The fluidized bed pyrolysis of bitumen-impregnated sandstone from the tar sand deposits of Utah

The influence of process operating variables on the product distribution and yields for the pyrolysis of bitumen-impregnated sandstone in a fluidized-bed reactor have been investigated in both laboratory (11/2 inch diameter) and pilot-scale (4 1/2 inch diameter) reactors. The quality of the liquid products has also been determined and related to the process operating variables. The process variables investigated included pyrolysis reactor temperature, sand retention time in the pyrolysis zone of the reactor, the fluidizing gas velocity, and the average feed-sand particle size. The ranges of the variables were as follows: temperature 698-973 K (425-700°C), feed sand retention time 15-35 minutes, fluidizing gas velocity one to four times the minimum fluidization velocity, and feed sand particle sizes from 359 micron up to 1/2 inch.
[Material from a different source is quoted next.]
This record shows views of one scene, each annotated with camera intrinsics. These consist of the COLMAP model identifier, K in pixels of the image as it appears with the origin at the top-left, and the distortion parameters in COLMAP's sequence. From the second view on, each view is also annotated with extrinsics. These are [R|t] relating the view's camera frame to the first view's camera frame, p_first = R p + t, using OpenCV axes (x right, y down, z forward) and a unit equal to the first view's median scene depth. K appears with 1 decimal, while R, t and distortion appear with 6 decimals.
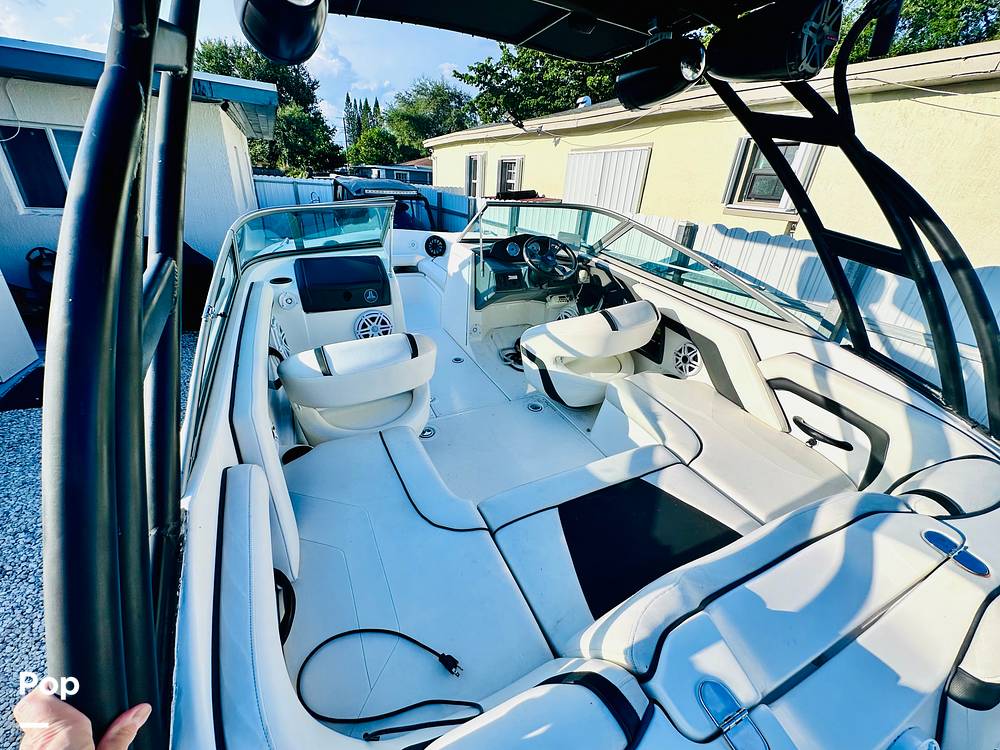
lens RADIAL K [[396.3, 0, 499.6], [0, 396.3, 374.0], [0, 0, 1]] dist [-0.006923, 0.000796]
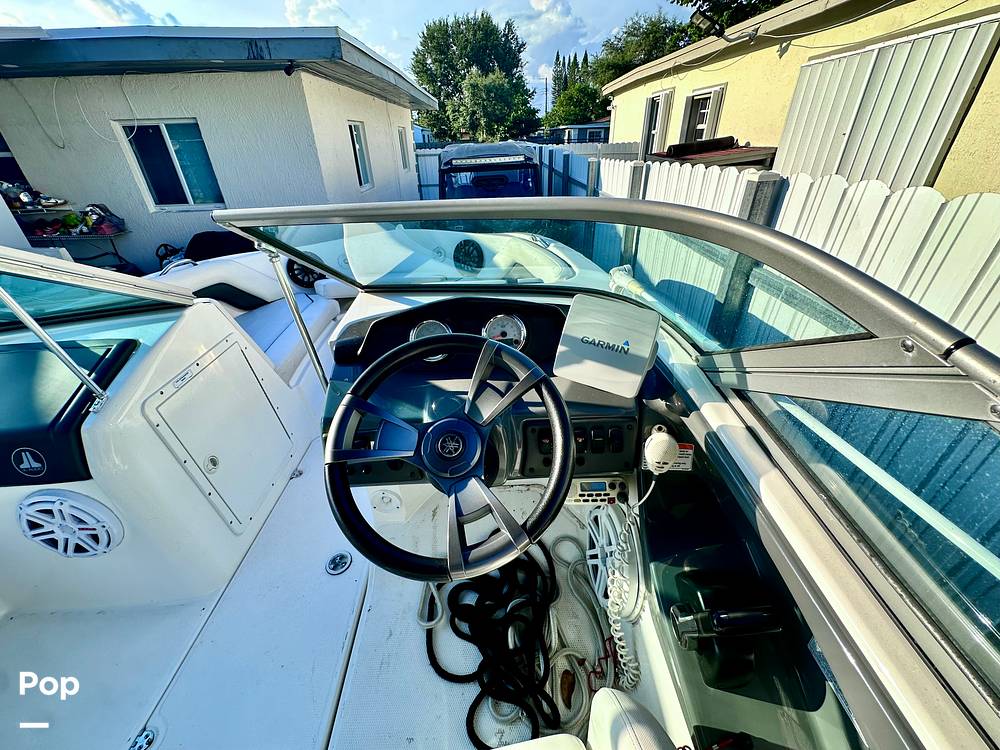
lens RADIAL K [[396.3, 0, 502.0], [0, 396.3, 374.4], [0, 0, 1]] dist [-0.006923, 0.000796]
pose [[0.900555, 0.140560, -0.411392, 0.045979], [-0.106544, 0.988790, 0.104610, -0.067284], [0.421484, -0.050376, 0.905435, 0.149752]]
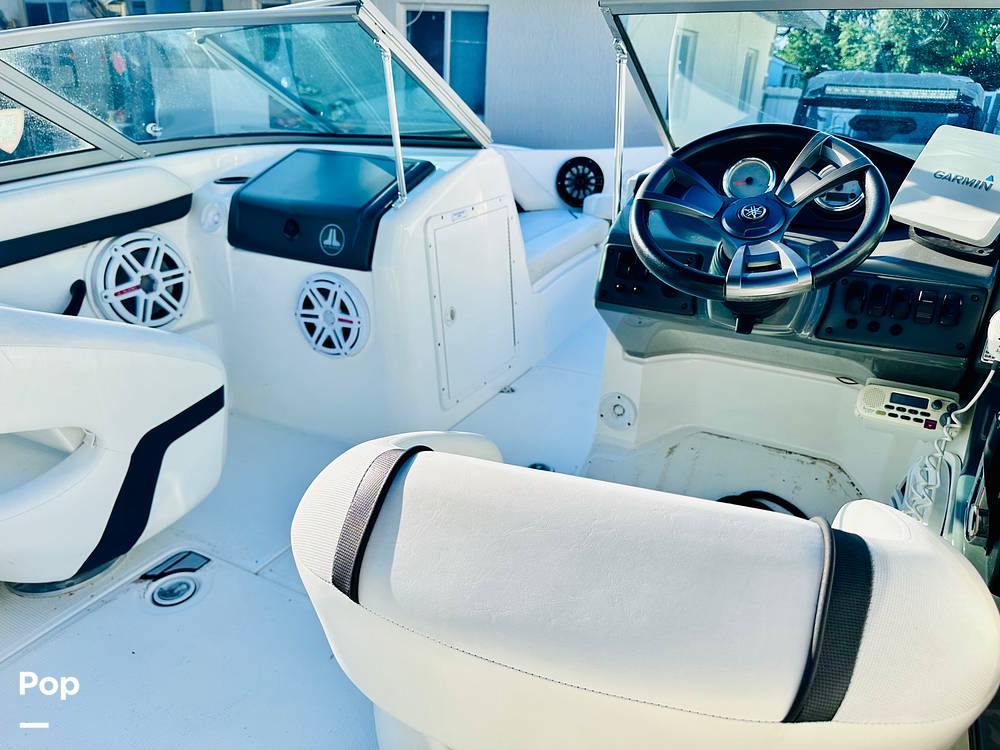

In the case of the bench scale experiments, the reactor pressure and feed sand particle size were constant; the reactor pressure was maintained at atmospheric pressure and the average feed sand particle size was 359 microns. In the pilot-scale experiments the feed sand particle size varied from 359 microns up to 1/2 inch. A variety of physical, chemical, and spectroscopic analyses was used to characterize the native bitumens and the bitumen-derived hydrocarbon liquids produced in the fluidized bed pyrolysis experiments. The Utah tar sand deposits investigated included Sunnyside, Whiterocks, PR Spring, Tar Sand Triangle, Circle Cliffs, and Asphalt Ridge. The sand retention time appeared to be the most significant variable affecting the product distribution and yield of the bitumen-derived hydrocarbon liquid, whereas the fluidizing gas velocity had little effect on the product distribution, yields, and liquid product quality for the range of values- studies. The liquid product yield increased with decreasing sand retention time; however, the yield of the carbonaceous residue on the sand was insensitive to changes in sand retention time. The gas yield increased with increasing temperature while the liquid yield decreased. The coke yield decreased as the reactor temperature increased up to 723 K and remained constant as the reactor temperature increased above 723 K. The liquid product quality and yield pattern indicated that the optimum operating conditions should be those approximating visbreaking rather than coking. The unusual nature of the Circle Cliffs tar sand will also be discussed.